Birds of Nebraska: Newspaper Accounts, 1854-1923

Sandy Griswold. July 31, 1892. [Woodcock Habits]. Omaha Sunday Bee 22(43): 10. Column portion of sports page.

Forest, Field and Stream.

The Raymond Gun club boasts of the finest shooting grounds in the west.

Judge Dundy, Elmer Frank and "Skip" Dundy returned from a piscatorial foray Thursday evening freighted with an elegant basket of black bass and crappie.

The slaughter of young chickens, and old ones, too, for that matter, for age cuts no figure with the shooter, has opened up in different portions of the state. The open season, however, does not open up until September 1.

Owing to the thunder shower last Thursday afternoon the Bemis Park Gun club did not hold their regular monthly shoot. They will shoot next Thursday, a grand all-round shoot besides the club run, in which live birds will be used.

A sunday or two ago I made mention of the scarcity of woodcock in this state, to which an anonymous correspondent takes exception. In a brief note he says: "I remember the time, not more than ten years ago, when good cock shooting could be obtained not six miles from Omaha. I have shot them myself, as they have always been my favorite game. I never learned to understand the bird, however, although I have studied them hard. As you have probably had some experience with them, can't you give us a little information through The Bee?" I will add this much: I have talked with several old gunners about the city and they say the day never existed when anything like a good bag of woodcock could be made here. Billy Nason, who has been hunting and shooting off and on for fifteen or sixteen years in this vicinity and who is a close observer and a well posted sportsman, has only bagged four woodcock in all that time and seen probably as many more. He knows, now, the haunts of one old bird, which he and other gunners have futilely endeavored to bring to bag for several years, but says he wouldn't know where to look for another.

The woodcock, on account of its solitary life during most of the year, is a hard bird to study. Some of its most peculiar and interesting habits seem to have escaped the observation of the naturalists, who have had little opportunity to watch them in their native haunts. In the western states their feeding grounds are, as a rule, in low, wetlands that are covered with a thick growth of bushes and swamp grasses, rendering it almost impossible to see them when they are on the ground. In the east, however, especially in the hilly parts, I have found them feeding in the comparatively open woods, where I had little trouble in seeing them and making note of their movements. Early in April the woodcocks arrive in the sheltered valleys of southern Ohio and scatter themselves widely in pairs to spend the nesting season. The male bird has the habit of rising spirally in the early morning light, sometimes higher than the tree tops, and balancing himself in the air, uttering a low, droning sound, which may be heard to a considerable distance.

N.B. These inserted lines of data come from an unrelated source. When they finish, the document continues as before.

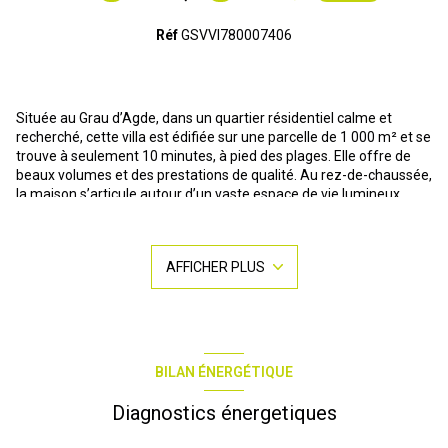
Réf
GSVVI780007406
Située au Grau d’Agde, dans un quartier résidentiel calme et
recherché, cette villa est édifiée sur une parcelle de 1 000 m² et se
trouve à seulement 10 minutes, à pied des plages. Elle offre de
beaux volumes et des prestations de qualité. Au rez-de-chaussée,
la maison s’articule autour d’un vaste espace de vie lumineux
d’environ 80 m² comprenant un salon et une cuisine ouverte.
L’espace nuit se compose de trois chambres, dont une suite
parentale, ainsi qu’une salle d’eau, un WC et une buanderie. À
AFFICHER PLUS
l’étage, vous trouverez une quatrième chambre d’environ 30 m²
avec la possibilité de créer une salle d’eau. À l’extérieur, vous
profiterez d’une piscine, d’une terrasse couverte idéale pour les
beaux jours et d’un double garage de 40 m². Le terrain permet
également de stationner jusqu’à trois véhicules supplémentaires.
La villa est équipée de panneaux solaires, d’une climatisation
BILAN ÉNERGÉTIQUE
gainable et d’un poêle à bois, offrant confort et performance
énergétique. Un bien idéal pour une résidence principale ou
Diagnostics énergetiques
secondaire, alliant calme, espace et proximité du littoral. Pour tout
renseignement complémentaire, une visite...contactez Stéphanie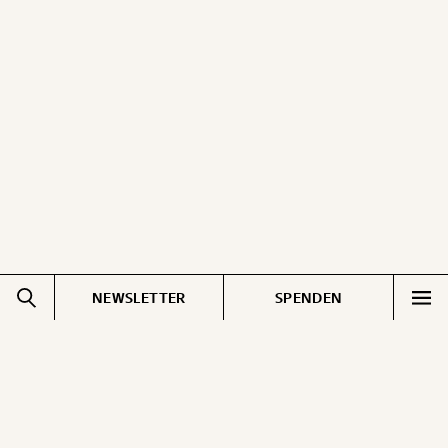
NEWSLETTER
SPENDEN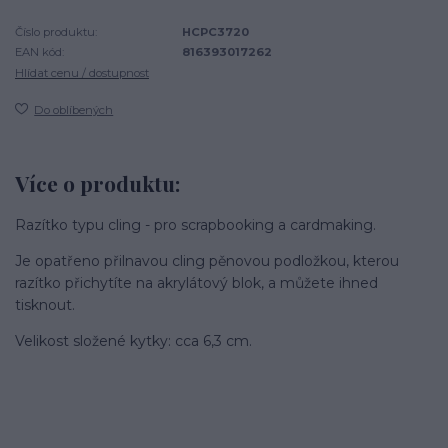
Číslo produktu:
HCPC3720
EAN kód:
816393017262
Hlídat cenu / dostupnost
Do oblíbených
Více o produktu:
Razítko typu cling - pro scrapbooking a cardmaking.
Je opatřeno přilnavou cling pěnovou podložkou, kterou
razítko přichytíte na akrylátový blok, a můžete ihned
tisknout.
Velikost složené kytky: cca 6,3 cm.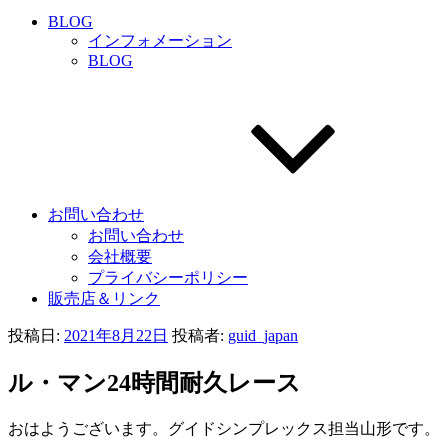
BLOG
インフォメーション
BLOG
お問い合わせ
お問い合わせ
会社概要
プライバシーポリシー
販売店＆リンク
投稿日:
2021年8月22日
投稿者:
guid_japan
ル・マン24時間耐久レース
おはようございます。グイドシンプレックス担当山形です。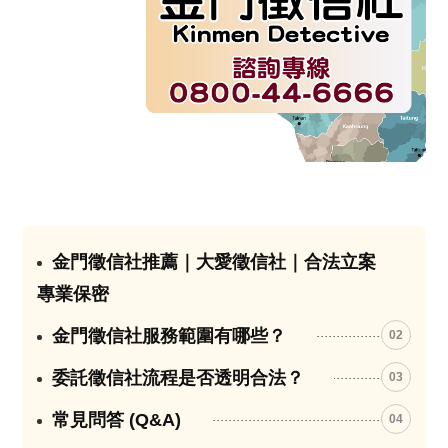
金門徵信社推薦｜大愛徵信社｜合法立案
01
專業保密
金門徵信社服務範圍有哪些？
02
委託徵信社流程是否透明合法？
03
常見問答 (Q&A)
04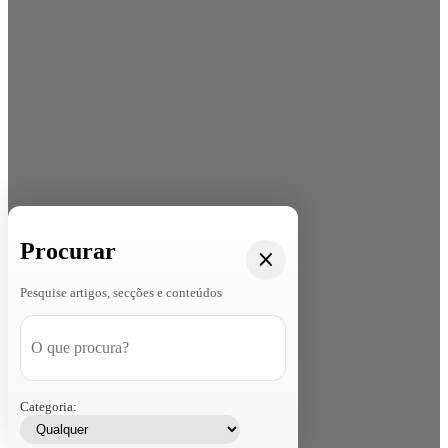
Procurar
Pesquise artigos, secções e conteúdos
Categoria: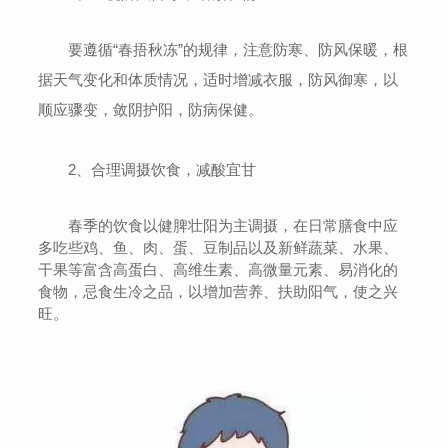
要遵循“春捂秋冻”的规律，注意防寒、防风保暖，根
据天气变化和体质情况，适时增减衣服，防风御寒，以
顺应骤变，敛阴护阳，防病保健。
2、合理调摄饮食，减酸宜甘
春季的饮食以健脾壮阳为主调摄，在日常膳食中应
多吃些鸡、鱼、肉、蛋、豆制品以及新鲜蔬菜、水果、
干果等富含高蛋白、高维生素、高微量元素、易消化的
食物，忌食生冷之品，以增加营养、扶助阳气，使之兴
旺。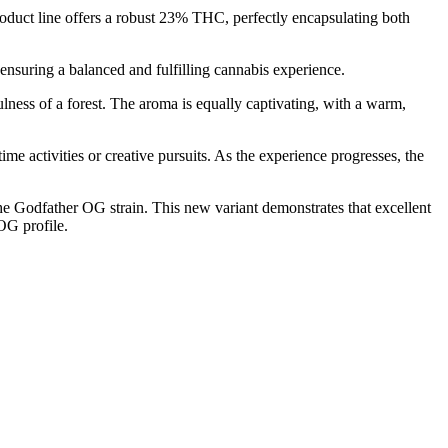
 product line offers a robust 23% THC, perfectly encapsulating both
nsuring a balanced and fulfilling cannabis experience.
lness of a forest. The aroma is equally captivating, with a warm,
e activities or creative pursuits. As the experience progresses, the
he Godfather OG strain. This new variant demonstrates that excellent
OG profile.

This is his call to his mate, and when he falls the female is sure to be near the spot. The birds play in a very droll fashion, running round and round each other in a small circle on the ground, their feathers ruffled, their wings delicately lifted, and their long bills pointing directly upward, their heads resting upon their backs. Sometimes they hop on one foot, holding the other at an odd angle as if it were broken, which gives a very comical appearance, the male in the meanwhile uttering a low murmuring sound. The female bird often carries her young between her feet when flying, and I have seen the male bird do this. One singular habit of woodcocks, which I have never seen noted by ornithologists is that both male and female sit upon the nest at the same time while incubating, if the weather is cold and wet. In doing this they draw very close together, looking in opposite directions, their heads thrown back and their bills elevated at an angle of forty-five degrees.

The woodcock bill is covered with a membranous sheath that has a fine net work of nerves. This enables the bird to find its food by boring in soft earth. Its feeding time is at night or on dark days, when it may be seen moving about in a quick, nervous manner touching the ground with the tip of its bill and using its wings and tail as if there were danger of tumbling over. The nervous covering of the bill is so sensitive that the bird can distinguish with it the slightest movement of a slug or a worm several inches below the surface by simply touching the ground. Some times in boggy places where the mud will shake the woodcock drums the surface lightly with the core part of its wings to make the worms stir so that it can detect where they are and probe for them.

Another curious habit of this bird is that of moving its eggs, to an extemporized nest when it is disturbed while incubating. I was told of this habit by an old time sportsman, and afterward verified it by experiment. Finding a nest near a spot where I was camping I disturbed the sitting bird two or three times each day, and on the third day it moved its eggs to a new nest about fifty feet away from the original one. The second nest appeared to very rudely and hastily constructed, and was in a place much more difficult to reach than the first.

It is a good bet that a man can't kill a half-dozen woodcocks any where in the state of Nebraska in a days shooting.